Start of Data to process
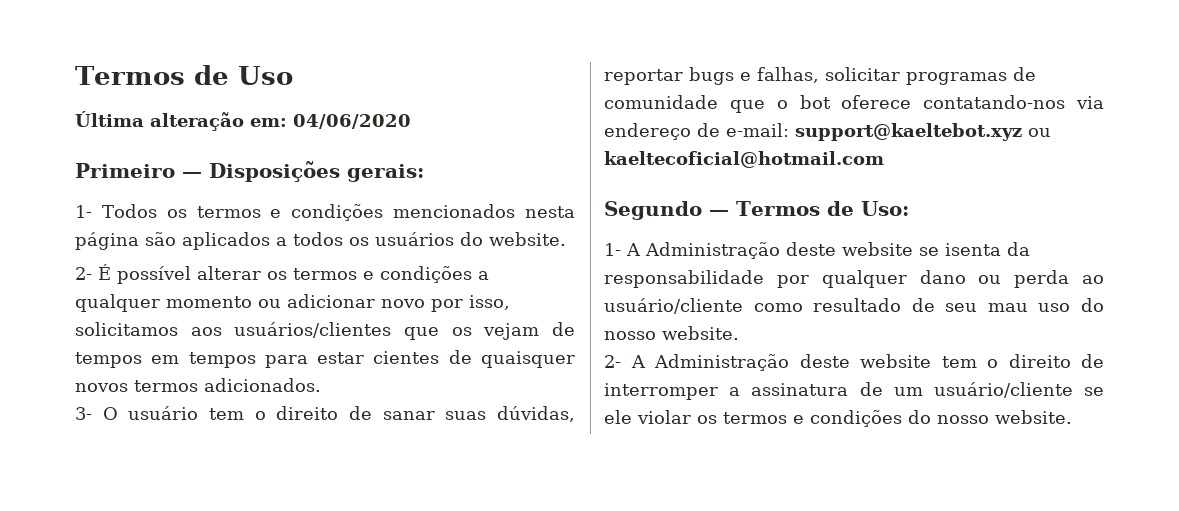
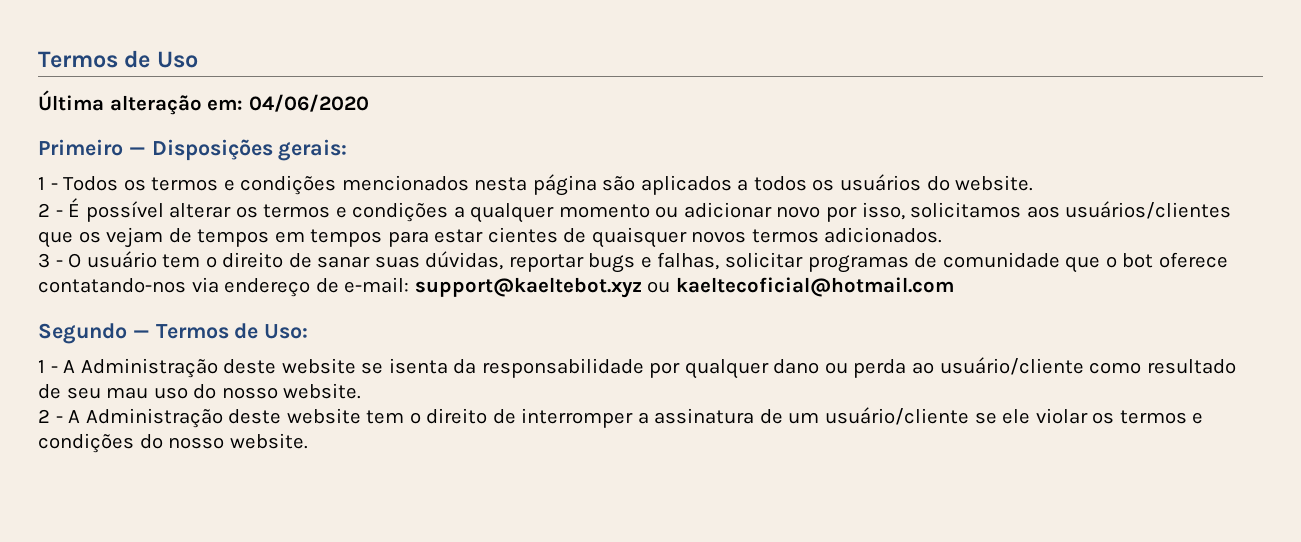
[75,205,92,218] 1- -> [38,177,58,190] 1 -
[75,267,92,280] 2- -> [38,203,63,217] 2 -
[75,407,92,420] 3- -> [38,253,63,268] 3 -
[604,243,621,256] 1- -> [38,360,58,373] 1 -
[604,355,621,368] 2- -> [38,409,63,423] 2 -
End of Data to process
What is expected:
Could the material above be given again exactly, pictures excluded?

Solution to the exercise:
[75,205,92,218] 1- -> [38,177,58,190] 1 -
[75,267,92,280] 2- -> [38,203,63,217] 2 -
[75,407,92,420] 3- -> [38,253,63,268] 3 -
[604,243,621,256] 1- -> [38,360,58,373] 1 -
[604,355,621,368] 2- -> [38,409,63,423] 2 -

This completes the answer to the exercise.